The financial crisis our state finds itself in has been astutely jawboned aside by Republican legislators who have found ways to appeal and redirect the attentions of the state’s votaries.
 
It is time to redirect our attention to the social umbrella which will protect our state’s citizens from the cumulative effects of these ill-conceived policies of short-term gain. We have mortgaged our state’s future through ill-directed spending, and have removed many from the protective umbrella that provides stability and assurance..
 
We must fortify those mechanisms that protect consumers from predatory and harmful usurious rates of interest and re-impose stern and enforceable usury laws. We must better protect their investments in their homes through higher homestead exemptions. We must protect their health and provide state sponsored health care. We must end the barbarous and counterproductive implementation of the death penalty.

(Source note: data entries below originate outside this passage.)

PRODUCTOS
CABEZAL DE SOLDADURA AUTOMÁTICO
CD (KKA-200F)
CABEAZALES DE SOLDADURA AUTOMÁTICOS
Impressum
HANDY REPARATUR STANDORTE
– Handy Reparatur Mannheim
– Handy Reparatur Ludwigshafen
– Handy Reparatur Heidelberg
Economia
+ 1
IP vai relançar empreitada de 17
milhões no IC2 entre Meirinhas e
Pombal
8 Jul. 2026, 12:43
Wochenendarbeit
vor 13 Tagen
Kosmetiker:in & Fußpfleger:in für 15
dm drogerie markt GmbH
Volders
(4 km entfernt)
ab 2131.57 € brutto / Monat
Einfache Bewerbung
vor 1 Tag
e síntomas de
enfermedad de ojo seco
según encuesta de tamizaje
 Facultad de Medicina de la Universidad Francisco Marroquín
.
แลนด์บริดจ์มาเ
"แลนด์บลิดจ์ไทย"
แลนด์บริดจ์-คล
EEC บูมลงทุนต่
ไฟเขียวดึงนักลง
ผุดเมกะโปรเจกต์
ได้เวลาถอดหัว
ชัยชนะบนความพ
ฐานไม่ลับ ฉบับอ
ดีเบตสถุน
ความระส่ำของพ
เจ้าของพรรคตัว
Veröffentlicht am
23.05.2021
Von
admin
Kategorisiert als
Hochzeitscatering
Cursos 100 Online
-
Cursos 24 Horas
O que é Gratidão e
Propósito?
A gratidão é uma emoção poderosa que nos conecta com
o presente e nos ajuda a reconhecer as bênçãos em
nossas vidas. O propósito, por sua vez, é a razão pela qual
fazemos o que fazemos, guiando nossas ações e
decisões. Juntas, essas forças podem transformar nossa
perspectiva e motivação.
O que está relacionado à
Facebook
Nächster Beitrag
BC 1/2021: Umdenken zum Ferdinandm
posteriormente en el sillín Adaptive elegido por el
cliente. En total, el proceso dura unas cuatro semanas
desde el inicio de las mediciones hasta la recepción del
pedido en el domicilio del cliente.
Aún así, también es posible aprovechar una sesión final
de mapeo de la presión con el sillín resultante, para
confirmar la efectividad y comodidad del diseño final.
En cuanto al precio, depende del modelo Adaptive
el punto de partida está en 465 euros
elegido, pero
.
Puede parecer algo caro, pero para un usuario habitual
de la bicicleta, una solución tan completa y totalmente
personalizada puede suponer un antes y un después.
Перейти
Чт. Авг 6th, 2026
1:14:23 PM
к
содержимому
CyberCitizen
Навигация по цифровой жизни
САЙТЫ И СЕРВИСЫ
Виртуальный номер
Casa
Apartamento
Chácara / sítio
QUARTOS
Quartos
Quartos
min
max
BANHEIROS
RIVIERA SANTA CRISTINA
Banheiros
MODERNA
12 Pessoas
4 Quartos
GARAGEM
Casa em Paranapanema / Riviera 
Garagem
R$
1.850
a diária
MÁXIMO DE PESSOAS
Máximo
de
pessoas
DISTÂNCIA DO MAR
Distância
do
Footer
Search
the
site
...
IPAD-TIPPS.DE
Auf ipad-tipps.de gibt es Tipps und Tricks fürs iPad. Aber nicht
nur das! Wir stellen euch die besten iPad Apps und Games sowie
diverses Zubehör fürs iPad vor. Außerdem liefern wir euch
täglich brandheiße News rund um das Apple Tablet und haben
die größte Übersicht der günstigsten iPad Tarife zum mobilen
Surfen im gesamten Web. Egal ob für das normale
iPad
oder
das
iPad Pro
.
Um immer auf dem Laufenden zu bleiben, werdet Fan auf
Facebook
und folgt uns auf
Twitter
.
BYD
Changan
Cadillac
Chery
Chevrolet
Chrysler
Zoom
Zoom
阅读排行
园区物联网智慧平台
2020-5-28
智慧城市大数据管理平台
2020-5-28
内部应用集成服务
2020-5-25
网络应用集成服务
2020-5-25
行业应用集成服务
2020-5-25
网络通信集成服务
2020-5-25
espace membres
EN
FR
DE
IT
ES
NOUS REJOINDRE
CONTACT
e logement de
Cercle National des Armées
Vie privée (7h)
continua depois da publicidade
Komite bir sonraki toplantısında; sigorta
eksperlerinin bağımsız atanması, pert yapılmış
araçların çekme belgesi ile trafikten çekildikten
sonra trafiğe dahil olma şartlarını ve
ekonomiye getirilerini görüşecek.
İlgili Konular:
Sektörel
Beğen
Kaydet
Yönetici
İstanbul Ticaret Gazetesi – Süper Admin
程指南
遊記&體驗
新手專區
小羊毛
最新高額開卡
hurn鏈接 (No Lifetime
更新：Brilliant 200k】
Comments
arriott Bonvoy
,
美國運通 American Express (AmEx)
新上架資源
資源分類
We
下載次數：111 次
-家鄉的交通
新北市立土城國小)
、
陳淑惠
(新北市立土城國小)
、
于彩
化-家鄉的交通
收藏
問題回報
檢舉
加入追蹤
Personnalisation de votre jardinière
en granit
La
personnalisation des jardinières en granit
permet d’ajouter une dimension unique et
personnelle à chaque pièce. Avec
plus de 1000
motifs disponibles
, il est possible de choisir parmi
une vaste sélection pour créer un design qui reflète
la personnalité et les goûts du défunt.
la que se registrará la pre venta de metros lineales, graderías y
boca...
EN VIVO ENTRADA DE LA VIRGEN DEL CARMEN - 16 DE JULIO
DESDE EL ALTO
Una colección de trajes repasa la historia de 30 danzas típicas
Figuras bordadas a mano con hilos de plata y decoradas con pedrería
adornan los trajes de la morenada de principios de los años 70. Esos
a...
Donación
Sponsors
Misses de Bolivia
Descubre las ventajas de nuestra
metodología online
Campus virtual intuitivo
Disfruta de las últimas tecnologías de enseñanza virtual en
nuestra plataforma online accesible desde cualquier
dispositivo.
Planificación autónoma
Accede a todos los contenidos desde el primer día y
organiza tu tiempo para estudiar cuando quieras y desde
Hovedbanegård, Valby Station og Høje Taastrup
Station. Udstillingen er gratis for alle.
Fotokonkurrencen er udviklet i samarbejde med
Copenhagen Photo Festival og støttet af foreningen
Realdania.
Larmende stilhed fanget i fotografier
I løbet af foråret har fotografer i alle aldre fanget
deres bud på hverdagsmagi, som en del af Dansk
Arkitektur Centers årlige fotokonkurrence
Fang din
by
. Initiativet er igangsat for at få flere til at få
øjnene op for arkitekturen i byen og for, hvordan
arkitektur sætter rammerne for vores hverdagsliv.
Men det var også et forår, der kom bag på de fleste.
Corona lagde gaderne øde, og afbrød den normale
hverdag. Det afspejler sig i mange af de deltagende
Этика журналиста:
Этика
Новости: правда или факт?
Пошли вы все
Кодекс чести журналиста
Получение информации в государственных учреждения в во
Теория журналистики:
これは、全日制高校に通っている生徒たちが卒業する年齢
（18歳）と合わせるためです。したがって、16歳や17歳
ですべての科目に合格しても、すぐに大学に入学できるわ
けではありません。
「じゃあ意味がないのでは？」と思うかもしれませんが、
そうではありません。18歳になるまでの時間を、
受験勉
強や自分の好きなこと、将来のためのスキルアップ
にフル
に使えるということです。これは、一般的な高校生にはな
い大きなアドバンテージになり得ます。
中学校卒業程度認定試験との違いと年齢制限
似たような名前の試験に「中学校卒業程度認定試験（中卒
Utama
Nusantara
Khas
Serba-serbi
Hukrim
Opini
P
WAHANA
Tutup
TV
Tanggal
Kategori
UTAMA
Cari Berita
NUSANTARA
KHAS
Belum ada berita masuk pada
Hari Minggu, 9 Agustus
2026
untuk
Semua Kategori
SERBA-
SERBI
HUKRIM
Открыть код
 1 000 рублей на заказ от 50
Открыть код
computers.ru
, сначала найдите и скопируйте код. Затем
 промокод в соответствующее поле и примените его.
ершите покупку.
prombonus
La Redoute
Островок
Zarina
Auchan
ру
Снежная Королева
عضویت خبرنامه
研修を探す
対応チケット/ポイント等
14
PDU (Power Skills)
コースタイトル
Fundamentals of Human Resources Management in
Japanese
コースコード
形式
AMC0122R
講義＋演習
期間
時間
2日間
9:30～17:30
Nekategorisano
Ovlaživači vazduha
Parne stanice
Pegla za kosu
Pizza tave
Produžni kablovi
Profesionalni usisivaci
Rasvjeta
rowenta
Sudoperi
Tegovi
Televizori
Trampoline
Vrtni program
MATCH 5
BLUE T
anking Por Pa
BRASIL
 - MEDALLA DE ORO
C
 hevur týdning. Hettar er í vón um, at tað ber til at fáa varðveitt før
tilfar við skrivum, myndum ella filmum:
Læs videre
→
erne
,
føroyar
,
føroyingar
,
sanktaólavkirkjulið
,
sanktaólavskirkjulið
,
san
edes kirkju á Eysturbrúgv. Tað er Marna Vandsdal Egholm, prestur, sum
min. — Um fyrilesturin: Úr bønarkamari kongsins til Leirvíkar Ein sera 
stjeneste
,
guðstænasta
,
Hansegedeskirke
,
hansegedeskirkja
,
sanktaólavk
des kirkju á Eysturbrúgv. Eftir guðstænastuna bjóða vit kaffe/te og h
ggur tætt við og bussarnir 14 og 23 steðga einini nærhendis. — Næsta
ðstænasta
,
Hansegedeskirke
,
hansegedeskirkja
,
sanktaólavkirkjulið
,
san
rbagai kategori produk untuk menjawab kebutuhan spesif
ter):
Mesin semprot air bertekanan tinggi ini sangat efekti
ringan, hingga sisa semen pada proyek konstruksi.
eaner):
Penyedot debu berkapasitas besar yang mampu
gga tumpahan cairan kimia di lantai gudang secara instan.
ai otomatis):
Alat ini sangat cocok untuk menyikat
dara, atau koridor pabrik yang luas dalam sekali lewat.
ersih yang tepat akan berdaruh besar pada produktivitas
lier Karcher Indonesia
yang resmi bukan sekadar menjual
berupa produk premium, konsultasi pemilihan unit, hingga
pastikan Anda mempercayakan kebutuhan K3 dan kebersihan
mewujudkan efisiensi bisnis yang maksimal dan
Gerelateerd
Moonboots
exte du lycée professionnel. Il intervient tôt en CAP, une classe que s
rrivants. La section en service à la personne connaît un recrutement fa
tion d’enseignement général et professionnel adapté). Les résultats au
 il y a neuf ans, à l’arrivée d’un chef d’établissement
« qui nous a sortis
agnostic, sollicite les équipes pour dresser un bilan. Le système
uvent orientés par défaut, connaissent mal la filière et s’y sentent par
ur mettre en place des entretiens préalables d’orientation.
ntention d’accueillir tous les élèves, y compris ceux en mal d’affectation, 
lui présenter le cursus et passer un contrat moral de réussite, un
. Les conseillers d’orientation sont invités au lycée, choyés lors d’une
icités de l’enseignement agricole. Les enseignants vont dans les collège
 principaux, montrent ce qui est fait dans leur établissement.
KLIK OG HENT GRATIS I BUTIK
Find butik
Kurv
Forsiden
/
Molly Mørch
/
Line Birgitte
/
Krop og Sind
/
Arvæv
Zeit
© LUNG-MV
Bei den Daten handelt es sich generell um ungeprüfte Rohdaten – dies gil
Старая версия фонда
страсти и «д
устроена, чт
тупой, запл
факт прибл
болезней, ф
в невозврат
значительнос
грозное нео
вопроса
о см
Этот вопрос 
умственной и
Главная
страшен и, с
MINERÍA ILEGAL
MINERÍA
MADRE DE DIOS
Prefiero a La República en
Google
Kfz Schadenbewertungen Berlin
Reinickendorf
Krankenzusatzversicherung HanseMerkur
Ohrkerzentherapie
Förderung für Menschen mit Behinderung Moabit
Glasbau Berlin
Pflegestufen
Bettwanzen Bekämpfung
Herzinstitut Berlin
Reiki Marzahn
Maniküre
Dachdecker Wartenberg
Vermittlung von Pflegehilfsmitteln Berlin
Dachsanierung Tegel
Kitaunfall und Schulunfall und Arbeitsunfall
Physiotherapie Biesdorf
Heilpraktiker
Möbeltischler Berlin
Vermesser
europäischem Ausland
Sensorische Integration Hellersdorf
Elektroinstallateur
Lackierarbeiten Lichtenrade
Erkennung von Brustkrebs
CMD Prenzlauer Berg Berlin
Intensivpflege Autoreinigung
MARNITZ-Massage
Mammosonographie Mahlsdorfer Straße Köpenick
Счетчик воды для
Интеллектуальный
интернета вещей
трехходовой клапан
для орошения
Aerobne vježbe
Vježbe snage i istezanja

We must stop the state from being an accomplice to gambling – an insidious and damaging practice which ruins families, leaving them destitute and creating innumerable family tragedies; Complicity in this type of behavior is unethical and constitutes craven materialism on behalf of the legislature.
 
If elected I will propound and support all initiatives that are consistent with the Green Party’s published platform which can be located at: http://www.gp.org/.  I will tenaciously oppose any legislation which is based on the credo of Greed, Privilege, concentration of economic power, and economic benefit for a few at the expense of the many.
 
Our nation and state are on a precipice, and unless we immediately go hard astern, we will run aground with terrible consequences for everyone. It is time to awaken to the fact that this is not a time for business as usual, but that creative and critical thinking unbiased by loyalty to hidden moneyed benefactors is called for at this time.
 
I leave you with a passage from James Hilton’s immortal novel, Lost Horizon:
 
“He looked back on his long life…and it seemed to him that all the loveliest things were transient and perishable, and that war, lust, and brutality might some day crush them until there were no more left in the world.  He remembered sights he had seen with his own eyes, and with his mind he pictured others; he saw the nations strengthening, not in wisdom, but in vulgar passions and the will to destroy; he saw their machine power multiplying until a single-weaponed man might have matched a whole army of the Grand Monarque.  And he perceived that when they had filled the land and sea with ruin, they would take to the air…”
 
“But that was not all. He foresaw a time when men, exultant in the technique of homicide, would rage so hotly over the world that every precious thing would be in danger, every book and picture and harmony, every treasure garnered through two millenniums, the small, the delicate, the defenseless—all would be lost like the lost books of Livy, or wrecked as the English wrecked the Summer Palace in Pekin.”
 
“…But what are the opinions of reasonable men against iron and steel? …And that, my son, is why I am here, and why you are here, and why we may pray to outlive the doom that gathers around on every side.”
 
“…And you think that Shangri-La will escape?”
 
“Perhaps.  We may expect no mercy, but we may faintly hope for neglect.  Here we shall stay with our books and our music and our meditations, conserving the frail elegancies of a dying age, and seeking such wisdom as men will need when their passions are all spent. We have a heritage to cherish and bequeath.  Let us take what pleasure we may until that time comes.”
 
I hope in the year to come, we manage to protect and uphold our “Shangri-La”—the state of Connecticut.